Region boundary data
++++++++
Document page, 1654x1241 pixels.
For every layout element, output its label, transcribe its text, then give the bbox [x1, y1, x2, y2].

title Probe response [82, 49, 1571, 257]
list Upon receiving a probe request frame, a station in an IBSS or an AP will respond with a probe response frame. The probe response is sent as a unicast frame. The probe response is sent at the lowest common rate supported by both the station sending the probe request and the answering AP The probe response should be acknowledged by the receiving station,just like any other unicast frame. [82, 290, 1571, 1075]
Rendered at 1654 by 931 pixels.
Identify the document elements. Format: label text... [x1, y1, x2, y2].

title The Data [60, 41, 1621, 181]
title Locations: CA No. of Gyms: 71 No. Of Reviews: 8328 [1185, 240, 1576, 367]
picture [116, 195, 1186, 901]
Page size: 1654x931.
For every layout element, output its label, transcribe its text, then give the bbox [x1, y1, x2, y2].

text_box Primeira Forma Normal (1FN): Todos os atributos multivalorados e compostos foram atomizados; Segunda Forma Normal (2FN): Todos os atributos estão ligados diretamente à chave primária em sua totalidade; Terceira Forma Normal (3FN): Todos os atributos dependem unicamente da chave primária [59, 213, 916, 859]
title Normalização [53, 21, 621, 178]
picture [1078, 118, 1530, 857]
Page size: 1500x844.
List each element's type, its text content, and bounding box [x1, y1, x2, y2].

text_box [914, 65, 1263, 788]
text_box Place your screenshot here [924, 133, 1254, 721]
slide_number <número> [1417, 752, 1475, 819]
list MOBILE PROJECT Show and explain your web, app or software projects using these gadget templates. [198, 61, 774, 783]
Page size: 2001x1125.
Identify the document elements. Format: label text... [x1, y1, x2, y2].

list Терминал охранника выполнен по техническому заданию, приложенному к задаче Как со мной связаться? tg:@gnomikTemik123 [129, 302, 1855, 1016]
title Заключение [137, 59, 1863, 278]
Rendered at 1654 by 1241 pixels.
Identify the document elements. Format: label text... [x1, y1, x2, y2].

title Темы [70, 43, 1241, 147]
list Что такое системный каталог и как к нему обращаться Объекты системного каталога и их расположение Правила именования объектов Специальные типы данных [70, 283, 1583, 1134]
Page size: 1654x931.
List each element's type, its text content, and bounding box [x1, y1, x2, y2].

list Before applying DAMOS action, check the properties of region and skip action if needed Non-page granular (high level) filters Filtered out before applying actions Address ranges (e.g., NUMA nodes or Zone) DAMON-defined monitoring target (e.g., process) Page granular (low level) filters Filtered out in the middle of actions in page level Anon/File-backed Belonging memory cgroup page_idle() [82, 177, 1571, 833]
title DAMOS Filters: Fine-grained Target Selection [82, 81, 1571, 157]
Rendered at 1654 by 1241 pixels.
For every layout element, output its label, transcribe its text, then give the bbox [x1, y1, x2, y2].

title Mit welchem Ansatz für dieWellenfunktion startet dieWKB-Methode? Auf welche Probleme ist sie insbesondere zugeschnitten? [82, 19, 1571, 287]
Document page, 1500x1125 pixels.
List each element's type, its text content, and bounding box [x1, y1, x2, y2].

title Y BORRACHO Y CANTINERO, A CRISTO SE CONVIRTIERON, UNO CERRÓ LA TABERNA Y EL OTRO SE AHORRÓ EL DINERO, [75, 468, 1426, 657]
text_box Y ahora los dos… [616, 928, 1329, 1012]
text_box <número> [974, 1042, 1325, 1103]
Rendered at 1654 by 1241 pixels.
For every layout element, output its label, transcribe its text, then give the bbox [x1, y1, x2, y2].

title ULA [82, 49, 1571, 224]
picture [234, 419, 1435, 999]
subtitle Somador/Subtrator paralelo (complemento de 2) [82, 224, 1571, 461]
++++++++
— Direction —
Revise the stretch of material from the line containing "Page size: 1500x844." through the line containing "text_box <número> [974, 1042, 1325, 1103]", changing "Identify" to "Detect" and keeping everything else the same.

— Result of this exercise —
Page size: 1500x844.
List each element's type, its text content, and bounding box [x1, y1, x2, y2].

text_box [914, 65, 1263, 788]
text_box Place your screenshot here [924, 133, 1254, 721]
slide_number <número> [1417, 752, 1475, 819]
list MOBILE PROJECT Show and explain your web, app or software projects using these gadget templates. [198, 61, 774, 783]
Page size: 2001x1125.
Detect the document elements. Format: label text... [x1, y1, x2, y2].

list Терминал охранника выполнен по техническому заданию, приложенному к задаче Как со мной связаться? tg:@gnomikTemik123 [129, 302, 1855, 1016]
title Заключение [137, 59, 1863, 278]
Rendered at 1654 by 1241 pixels.
Detect the document elements. Format: label text... [x1, y1, x2, y2].

title Темы [70, 43, 1241, 147]
list Что такое системный каталог и как к нему обращаться Объекты системного каталога и их расположение Правила именования объектов Специальные типы данных [70, 283, 1583, 1134]
Page size: 1654x931.
List each element's type, its text content, and bounding box [x1, y1, x2, y2].

list Before applying DAMOS action, check the properties of region and skip action if needed Non-page granular (high level) filters Filtered out before applying actions Address ranges (e.g., NUMA nodes or Zone) DAMON-defined monitoring target (e.g., process) Page granular (low level) filters Filtered out in the middle of actions in page level Anon/File-backed Belonging memory cgroup page_idle() [82, 177, 1571, 833]
title DAMOS Filters: Fine-grained Target Selection [82, 81, 1571, 157]
Rendered at 1654 by 1241 pixels.
For every layout element, output its label, transcribe its text, then give the bbox [x1, y1, x2, y2].

title Mit welchem Ansatz für dieWellenfunktion startet dieWKB-Methode? Auf welche Probleme ist sie insbesondere zugeschnitten? [82, 19, 1571, 287]
Document page, 1500x1125 pixels.
List each element's type, its text content, and bounding box [x1, y1, x2, y2].

title Y BORRACHO Y CANTINERO, A CRISTO SE CONVIRTIERON, UNO CERRÓ LA TABERNA Y EL OTRO SE AHORRÓ EL DINERO, [75, 468, 1426, 657]
text_box Y ahora los dos… [616, 928, 1329, 1012]
text_box <número> [974, 1042, 1325, 1103]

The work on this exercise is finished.